Seit bald vier Monaten kümmert sich Anna-Lena Eizenhammer in Indien um bedürftige Kinder. Die 18-Jährige aus Triftern erzählt von ihrem Freiwilligendienst bei den Salesianern Don Boscos.
Morgens legt Anna-Lena ihr weites Punjabi-Kleid an und wirft sich einen Schal um. Auf dem Weg zur Arbeit begegnet ihr oft ein Bettelkind mit zwei Totenkopf-Äffchen auf der Schulter. An ihrem Ziel, dem sogenannten Shelter (Unterkunft), läuft eins von sechs Projekten der Don-Bosco-Salesianer in der Millionenstadt namens Vijayawada.
Das Shelter dient als Erstaufnahmestation für Buben und Jugendliche im Alter von sieben bis 18 Jahren. Es wirkt wie ein großes Wohnzimmer. Den eingelieferten Straßenkindern bietet Anna-Lena Eizenhammer zusammen mit einer anderen Freiwilligen ein Dach über dem Kopf. „Falls nötig, können wir einen Ordenspriester um Rat fragen“, erklärt die junge Rottalerin. In der Regel bringen Nicht-Regierungs-Organisationen die Gestrandeten zu ihnen. Diese stammen aus Slums oder aus schwierigen Elternhäusern. „Auch wenn niemand hungert, ist die Armut groß“, weiß Anna-Lena.

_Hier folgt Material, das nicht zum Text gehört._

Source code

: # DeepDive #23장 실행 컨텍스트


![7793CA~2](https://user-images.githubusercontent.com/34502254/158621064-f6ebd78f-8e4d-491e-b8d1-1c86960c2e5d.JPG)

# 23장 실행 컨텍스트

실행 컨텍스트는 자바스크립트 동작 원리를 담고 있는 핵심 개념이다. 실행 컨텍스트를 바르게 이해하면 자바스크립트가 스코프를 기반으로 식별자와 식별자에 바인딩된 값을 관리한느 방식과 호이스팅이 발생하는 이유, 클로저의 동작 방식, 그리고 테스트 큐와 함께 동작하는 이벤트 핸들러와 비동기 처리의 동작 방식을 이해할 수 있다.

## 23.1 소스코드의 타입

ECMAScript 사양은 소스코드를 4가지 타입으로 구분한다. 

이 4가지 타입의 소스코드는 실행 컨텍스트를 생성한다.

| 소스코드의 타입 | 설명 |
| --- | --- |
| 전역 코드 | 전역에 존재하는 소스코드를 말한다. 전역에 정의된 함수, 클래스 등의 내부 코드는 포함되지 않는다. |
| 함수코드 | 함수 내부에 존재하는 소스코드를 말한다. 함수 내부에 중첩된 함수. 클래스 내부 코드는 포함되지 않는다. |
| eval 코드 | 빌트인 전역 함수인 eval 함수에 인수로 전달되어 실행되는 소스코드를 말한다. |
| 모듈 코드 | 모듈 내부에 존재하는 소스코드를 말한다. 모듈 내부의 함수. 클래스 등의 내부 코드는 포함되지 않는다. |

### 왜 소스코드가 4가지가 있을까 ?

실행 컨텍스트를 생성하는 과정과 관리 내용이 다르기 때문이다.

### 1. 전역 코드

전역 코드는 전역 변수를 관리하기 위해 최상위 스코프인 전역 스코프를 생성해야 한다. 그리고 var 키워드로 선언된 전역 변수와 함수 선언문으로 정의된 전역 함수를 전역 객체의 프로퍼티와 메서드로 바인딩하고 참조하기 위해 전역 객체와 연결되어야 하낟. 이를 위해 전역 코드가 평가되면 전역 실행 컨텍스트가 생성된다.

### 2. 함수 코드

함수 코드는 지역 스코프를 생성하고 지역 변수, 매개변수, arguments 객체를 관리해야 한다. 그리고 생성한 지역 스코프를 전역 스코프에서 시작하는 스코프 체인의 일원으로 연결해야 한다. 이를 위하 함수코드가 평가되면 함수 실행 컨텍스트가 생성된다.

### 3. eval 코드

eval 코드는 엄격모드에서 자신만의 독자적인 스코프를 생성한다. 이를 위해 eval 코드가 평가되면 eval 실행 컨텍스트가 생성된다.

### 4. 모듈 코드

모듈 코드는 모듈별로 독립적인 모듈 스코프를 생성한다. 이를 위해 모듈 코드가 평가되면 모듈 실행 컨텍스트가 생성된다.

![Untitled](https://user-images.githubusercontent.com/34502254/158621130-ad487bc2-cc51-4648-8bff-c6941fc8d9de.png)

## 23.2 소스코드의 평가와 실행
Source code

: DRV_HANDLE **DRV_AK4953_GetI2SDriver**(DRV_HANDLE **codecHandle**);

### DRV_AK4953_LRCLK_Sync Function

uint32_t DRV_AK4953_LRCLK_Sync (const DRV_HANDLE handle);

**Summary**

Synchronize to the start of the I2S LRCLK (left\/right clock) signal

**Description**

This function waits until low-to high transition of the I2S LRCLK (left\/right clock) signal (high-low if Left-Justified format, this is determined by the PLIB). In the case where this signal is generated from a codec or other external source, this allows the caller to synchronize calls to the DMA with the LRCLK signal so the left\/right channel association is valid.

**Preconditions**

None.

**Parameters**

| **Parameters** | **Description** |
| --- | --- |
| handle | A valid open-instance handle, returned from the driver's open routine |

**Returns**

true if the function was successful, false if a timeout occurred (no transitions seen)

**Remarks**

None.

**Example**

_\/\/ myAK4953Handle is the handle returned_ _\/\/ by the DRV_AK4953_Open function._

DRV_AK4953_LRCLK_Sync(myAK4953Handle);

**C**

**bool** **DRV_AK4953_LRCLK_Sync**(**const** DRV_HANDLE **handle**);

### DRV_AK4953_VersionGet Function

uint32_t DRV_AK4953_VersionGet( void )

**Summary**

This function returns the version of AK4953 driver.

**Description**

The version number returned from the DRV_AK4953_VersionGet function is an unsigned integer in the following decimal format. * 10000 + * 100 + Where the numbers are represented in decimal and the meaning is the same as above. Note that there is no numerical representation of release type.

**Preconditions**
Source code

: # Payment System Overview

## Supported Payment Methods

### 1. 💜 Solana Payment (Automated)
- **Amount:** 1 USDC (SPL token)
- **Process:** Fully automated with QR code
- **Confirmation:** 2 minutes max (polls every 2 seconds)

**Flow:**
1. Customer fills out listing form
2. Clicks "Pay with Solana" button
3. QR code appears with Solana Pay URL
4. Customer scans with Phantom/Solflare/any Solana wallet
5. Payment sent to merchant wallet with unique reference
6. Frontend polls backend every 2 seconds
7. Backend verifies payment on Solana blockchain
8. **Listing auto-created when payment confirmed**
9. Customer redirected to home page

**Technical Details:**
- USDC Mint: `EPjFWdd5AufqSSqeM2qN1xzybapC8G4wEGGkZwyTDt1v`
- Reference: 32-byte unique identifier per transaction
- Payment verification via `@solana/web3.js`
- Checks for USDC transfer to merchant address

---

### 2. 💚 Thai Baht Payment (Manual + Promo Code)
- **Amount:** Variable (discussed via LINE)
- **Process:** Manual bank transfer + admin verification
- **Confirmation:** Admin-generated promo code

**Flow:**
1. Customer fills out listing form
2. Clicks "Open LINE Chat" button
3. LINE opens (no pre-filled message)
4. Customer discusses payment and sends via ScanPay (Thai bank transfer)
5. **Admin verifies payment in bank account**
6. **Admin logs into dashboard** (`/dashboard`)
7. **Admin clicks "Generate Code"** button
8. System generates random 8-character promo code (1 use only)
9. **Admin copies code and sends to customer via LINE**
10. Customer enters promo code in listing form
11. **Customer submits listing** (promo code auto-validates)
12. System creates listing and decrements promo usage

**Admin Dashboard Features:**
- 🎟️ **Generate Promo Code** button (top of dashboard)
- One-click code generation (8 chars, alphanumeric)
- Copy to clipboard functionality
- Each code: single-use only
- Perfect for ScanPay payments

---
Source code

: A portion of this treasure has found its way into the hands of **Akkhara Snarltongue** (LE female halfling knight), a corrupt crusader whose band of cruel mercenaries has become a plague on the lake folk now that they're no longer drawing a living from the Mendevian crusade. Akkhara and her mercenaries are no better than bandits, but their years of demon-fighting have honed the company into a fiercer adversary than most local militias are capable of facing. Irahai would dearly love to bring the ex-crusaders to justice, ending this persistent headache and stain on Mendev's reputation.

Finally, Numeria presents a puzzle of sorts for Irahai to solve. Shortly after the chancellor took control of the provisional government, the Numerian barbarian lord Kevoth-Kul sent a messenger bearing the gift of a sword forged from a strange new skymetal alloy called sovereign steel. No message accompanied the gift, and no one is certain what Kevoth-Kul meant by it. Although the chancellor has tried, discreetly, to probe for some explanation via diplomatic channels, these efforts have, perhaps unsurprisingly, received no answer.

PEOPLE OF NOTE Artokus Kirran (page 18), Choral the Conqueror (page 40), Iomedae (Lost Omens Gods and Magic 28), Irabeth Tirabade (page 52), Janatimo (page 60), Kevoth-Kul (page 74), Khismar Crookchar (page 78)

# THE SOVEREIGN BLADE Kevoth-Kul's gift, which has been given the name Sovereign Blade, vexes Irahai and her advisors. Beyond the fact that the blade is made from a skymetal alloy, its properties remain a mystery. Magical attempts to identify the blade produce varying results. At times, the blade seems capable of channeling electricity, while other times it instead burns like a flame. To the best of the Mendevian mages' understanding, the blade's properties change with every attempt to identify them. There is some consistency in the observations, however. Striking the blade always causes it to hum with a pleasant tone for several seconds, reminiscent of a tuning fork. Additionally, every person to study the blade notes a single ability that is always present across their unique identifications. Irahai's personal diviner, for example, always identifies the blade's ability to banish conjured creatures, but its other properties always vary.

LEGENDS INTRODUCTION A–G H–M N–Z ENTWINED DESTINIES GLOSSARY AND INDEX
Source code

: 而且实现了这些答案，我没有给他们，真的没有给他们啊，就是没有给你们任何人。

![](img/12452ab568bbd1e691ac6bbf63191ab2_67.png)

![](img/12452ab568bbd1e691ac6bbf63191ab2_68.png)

Das Shelter war für sie „Liebe auf den ersten Blick“. Bei welchem Projekt sie mitarbeitet, durfte sich die Rottalerin nämlich aussuchen. An der Herberge gefällt ihr, „sich auf wenige Kinder konzentrieren zu können“. Manche bleiben nur ein paar Tage, andere länger. Ein 14-jähriger Junge ist etwa genauso lange dort wie sie. „Da kann man langsam eine menschliche Beziehung aufbauen“, so Anna-Lena.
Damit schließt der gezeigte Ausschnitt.